Table 6.7 Average distances to primary schools, 2004
Sources: CSES 1997; CSES 2004 (15- month sample)
Primary School Pupil – Teacher Ratio
The primary pupil-teacher ratio reflects the average numbers of pupils per teacher. Primary pupil-teacher ratio is the number of pupils enrolled in primary school divided by the number of primary school teachers (regardless of their teaching assignment). Though quality of teaching does not seem to be a pertinent inhibiter to primary education (see drop-out rates), Cambodia’s pupil to teacher ratio at the primary level is the lowest in the region. As the below graph depicts, Low Income countries have an inadequate pupil-teacher ration – an average of 41 students to a teacher at the primary level. Cambodia’s pupil-teacher ratio is markedly worse – 53 students to a teacher. Thus, while there is an increase in schools, followed by a corresponding increase in enrollment, there are clearly not enough teachers at the country’s primary level.
Figure 6.5 Primary Pupil- Teacher Ratio 2006
Source: WB HDI 2007
According to CIPS 2004 data, more than half the population (54%) of Cambodia’s population above the age of 25 have not completed primary school. When disaggregated by gender the disparity between men and women is stark: 67 percent of women have not completed primary school as compared to 46 percent of men. This disparity is not unique: the educational attainment among women is lower than among men in all categories.
The low proportion of persons completing primary school remains a problem (Table 6.8).
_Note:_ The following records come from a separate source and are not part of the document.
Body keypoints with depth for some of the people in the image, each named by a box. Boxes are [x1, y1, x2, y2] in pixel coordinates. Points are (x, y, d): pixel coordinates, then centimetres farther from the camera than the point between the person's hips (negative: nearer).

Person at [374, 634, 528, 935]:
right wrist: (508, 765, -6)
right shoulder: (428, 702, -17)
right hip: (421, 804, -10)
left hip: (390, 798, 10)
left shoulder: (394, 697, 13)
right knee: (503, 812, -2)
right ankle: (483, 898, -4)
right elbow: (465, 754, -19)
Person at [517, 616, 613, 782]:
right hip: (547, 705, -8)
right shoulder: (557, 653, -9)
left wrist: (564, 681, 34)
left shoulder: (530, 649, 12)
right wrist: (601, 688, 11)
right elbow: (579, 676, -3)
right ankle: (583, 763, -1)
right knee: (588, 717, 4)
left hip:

There are large differences in educational attainment between stratums. Educational attainment is much higher in Phnom Penh than in the rural areas.
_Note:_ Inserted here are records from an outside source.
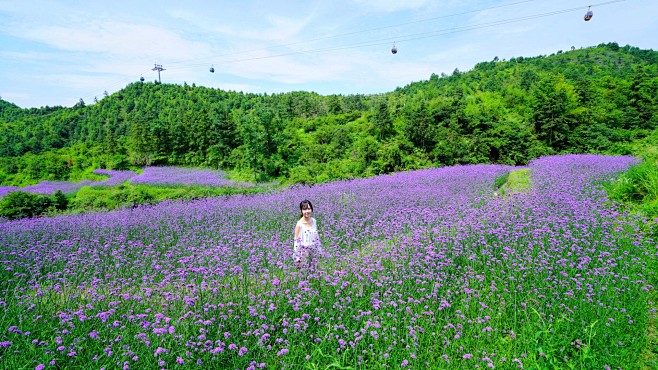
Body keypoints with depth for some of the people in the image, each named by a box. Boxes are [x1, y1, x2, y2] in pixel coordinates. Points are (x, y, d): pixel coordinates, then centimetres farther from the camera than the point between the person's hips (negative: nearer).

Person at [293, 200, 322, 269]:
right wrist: (297, 258, -10)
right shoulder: (299, 224, -16)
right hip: (303, 252, -5)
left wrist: (319, 250, 12)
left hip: (314, 252, 5)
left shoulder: (314, 221, -1)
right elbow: (297, 241, -12)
Table 6.8 Percentage of Persons (25+) by Educational Attainment
Source: CIPS 2004
Table 6.9 Percentage of Persons (25+) by Educational Attainment and Stratum
Source: CIPS 2004
The observation in the 1998 census data that more than half (57 percent) of the literate population aged 25 have not completed even the primary level of education is confirmed by CIPS 2004 data, though with a slightly lower percentage (54 percent). Yet another confirmation by the survey is that 82 percent of this population has not gone beyond primary level of education (either dropping out before completing primary level or stopping after the completion of primary level) and that the proportion of females (88 percent) is more than that of males (78 percent). The proportion of women who have not completed the primary level of education (63.6 percent) is much higher than that of males (45.9 percent). From the primary completed level and above the proportion for women is less than that for men. Though the same situation existed in 1998, the gap between the proportion of males and females has marginally declined in favor of females. For example, the proportions of primary completed among males and females in 1998 were 28.7 and 19.7, respectively, while in 2004 these proportions were 27.3 and 19.5, respectively (CIPS, 2004).